READING PASSAGE:

=======

11. The method according to claim 1 wherein the bed of movable
bodies comprises sufficient of the bodies to provide a single layer
of the bodies substantially in contact with one another within the
recess.
12. A centrifuge apparatus for use in separating a slurry
containing intermixed particulate materials of different specific
gravity comprising: a centrifuge bowl having a peripheral wall and
an open mouth; the bowl being mounted for rotation about a
longitudinal axis so as to rotate the peripheral wall around the
axis; the bowl being arranged for feeding the materials to the bowl
so as to pass aver the peripheral wall and causing the materials to
separate such that a heavier portion of the materials collects on
the peripheral wall while a lighter portion of the materials in the
slurry escapes over the open mouth; at least one axially localized
annular recess on the peripheral wall for collecting the heavier
portion of the materials; the recess having an upper side wall and
a lower side wall converging to a base interconnecting the side
walls; a plurality of angularly spaced discharge ports at the
recess each for allowing materials collecting in the recess to
discharge outwardly from the peripheral wall, each discharge port
being located with a mouth at the base; each discharge port having
a valve operable for closing the port for preventing discharge of
collecting materials and for opening the port and arranged for
periodically operating the valve during the separation of the
materials to allow said discharge; a plurality of fluid injection
ports for injecting fluidizing liquid into the recess arranged at
angularly spaced positions around the recess for fluidizing the
material in the recess; a bed of movable bodies in the recess free
to move within the recess and located inwardly of the fluid
injection ports and inwardly of the discharge ports; the movable
bodies being larger than the particles and shaped to as to define
interstices between the bodies so as to allow the particles to pass
therebetween; and confining members mounted in the recess for
confining the movable bodies within the recess.
13. The apparatus according to claim 12 wherein the movable bodies
are generally spherical.
14. The apparatus according to claim 12 wherein the movable bodies
are confined in the recess by a radially inner screen end a
radially outer screen.
15. The apparatus according to claim 14 wherein the inner screen
and the outer screen are connected to form an insert member
separate from the recess so as to be removable therefrom.
16. The apparatus according to claim 15 wherein the inner screen
and the outer screen are connected by two side walls of the insert
member spaced by a width of the recess.
17. The apparatus according to claim 16 wherein the side walls lie
in radial planes of the axis of the bowl.
18. The apparatus according to claim 16 wherein the recess has the
side walls thereof each of which has a portion lying in a radial
plane of the bowl at the side walls of the insert member.
19. The apparatus according to claim 16 wherein the recess has at
least one side wall thereof which has a portion which is removable
to allow release of the insert member.
20. The apparatus according to claim 16 wherein at least one of the
side walls has an opening therein through which the bodies can be
fed into the insert member.

=======

RECORD SET:

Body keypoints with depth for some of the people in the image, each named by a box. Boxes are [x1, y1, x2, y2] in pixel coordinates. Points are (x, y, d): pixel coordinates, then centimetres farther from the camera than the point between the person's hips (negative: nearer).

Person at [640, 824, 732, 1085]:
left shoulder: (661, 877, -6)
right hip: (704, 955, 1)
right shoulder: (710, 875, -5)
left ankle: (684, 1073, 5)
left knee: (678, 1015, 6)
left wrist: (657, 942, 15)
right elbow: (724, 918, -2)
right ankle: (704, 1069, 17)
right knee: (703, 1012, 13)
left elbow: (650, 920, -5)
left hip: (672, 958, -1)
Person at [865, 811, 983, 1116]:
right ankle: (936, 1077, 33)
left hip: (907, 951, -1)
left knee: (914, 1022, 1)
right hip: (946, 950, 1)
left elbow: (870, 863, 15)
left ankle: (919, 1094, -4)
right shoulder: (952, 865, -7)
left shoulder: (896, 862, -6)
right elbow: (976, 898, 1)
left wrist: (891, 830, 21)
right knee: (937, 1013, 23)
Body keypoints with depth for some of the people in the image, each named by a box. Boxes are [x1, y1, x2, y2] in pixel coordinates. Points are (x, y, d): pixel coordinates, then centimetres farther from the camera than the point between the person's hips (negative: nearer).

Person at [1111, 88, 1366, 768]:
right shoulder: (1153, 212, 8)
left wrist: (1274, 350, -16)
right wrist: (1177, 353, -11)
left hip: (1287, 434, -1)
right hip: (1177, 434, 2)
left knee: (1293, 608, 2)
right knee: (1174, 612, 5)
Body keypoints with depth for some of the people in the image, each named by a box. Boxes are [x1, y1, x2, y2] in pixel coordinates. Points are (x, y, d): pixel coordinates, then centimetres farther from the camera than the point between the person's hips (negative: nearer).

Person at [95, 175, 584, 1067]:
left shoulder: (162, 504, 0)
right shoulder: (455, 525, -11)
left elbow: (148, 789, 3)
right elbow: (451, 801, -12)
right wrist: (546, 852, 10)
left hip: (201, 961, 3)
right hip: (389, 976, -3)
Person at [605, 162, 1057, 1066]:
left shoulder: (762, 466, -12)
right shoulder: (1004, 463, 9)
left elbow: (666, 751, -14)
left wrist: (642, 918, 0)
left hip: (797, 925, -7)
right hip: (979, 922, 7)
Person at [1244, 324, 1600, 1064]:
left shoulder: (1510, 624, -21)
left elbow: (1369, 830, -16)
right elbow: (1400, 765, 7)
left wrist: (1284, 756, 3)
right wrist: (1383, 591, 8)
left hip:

=======

WHAT YOU WILL DO: Translate this sentence from the centrifuge patent claims into Spanish: "The apparatus according to claim 14 wherein the inner screen and the outer screen are connected to form an insert member separate from the recess so as to be removable therefrom."

PROBLEM SOLUTION: El aparato según la reivindicación 14, en el que la criba interior y la criba exterior están conectadas para formar un elemento de inserción separado del rebaje, de modo que pueda retirarse del mismo.